#### THE PROBLEM
How many lines in the listing below include the word "down"? Reply with the count alone.

#### SUPPLIED ENTRIES

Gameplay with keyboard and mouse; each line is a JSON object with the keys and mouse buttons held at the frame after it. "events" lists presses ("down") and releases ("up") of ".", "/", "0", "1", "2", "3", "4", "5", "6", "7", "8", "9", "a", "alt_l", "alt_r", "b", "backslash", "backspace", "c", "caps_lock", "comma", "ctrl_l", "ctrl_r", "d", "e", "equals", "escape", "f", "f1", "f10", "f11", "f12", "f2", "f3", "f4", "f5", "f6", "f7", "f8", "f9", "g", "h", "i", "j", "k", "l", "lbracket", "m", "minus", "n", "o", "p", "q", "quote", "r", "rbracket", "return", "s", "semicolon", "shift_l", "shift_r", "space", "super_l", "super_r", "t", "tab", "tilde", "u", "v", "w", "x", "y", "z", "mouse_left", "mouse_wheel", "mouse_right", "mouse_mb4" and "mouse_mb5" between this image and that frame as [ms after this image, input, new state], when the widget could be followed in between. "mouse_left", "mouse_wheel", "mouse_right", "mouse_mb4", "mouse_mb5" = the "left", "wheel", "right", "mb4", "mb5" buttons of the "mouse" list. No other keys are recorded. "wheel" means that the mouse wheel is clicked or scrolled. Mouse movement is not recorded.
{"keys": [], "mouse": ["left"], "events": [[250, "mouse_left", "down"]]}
...
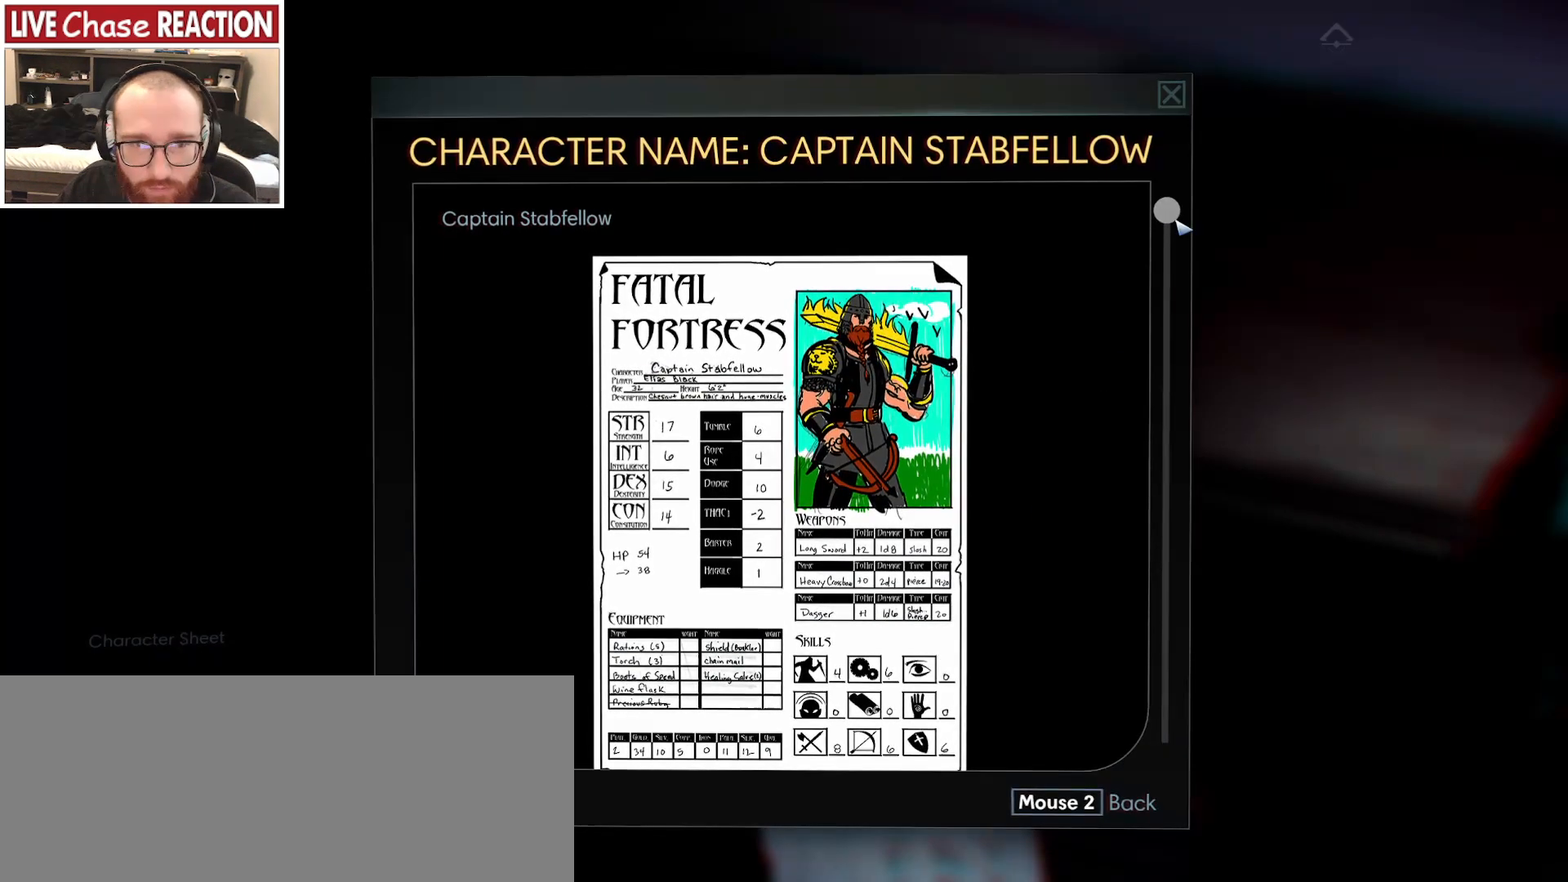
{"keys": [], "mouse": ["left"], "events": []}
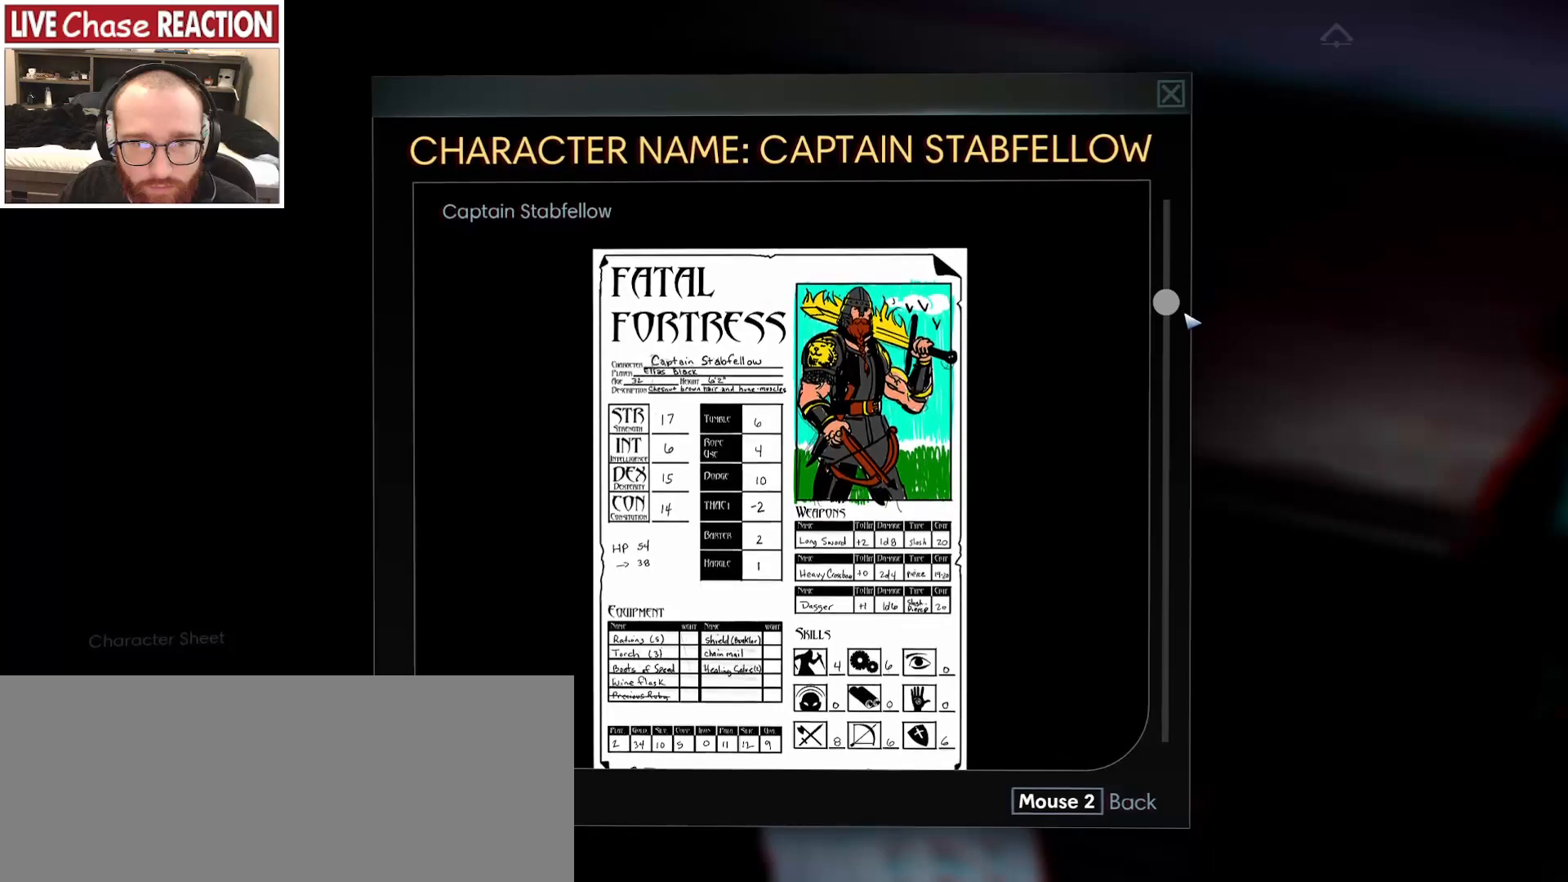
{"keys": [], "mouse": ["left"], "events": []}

#### REPLY TO THE EXERCISE
2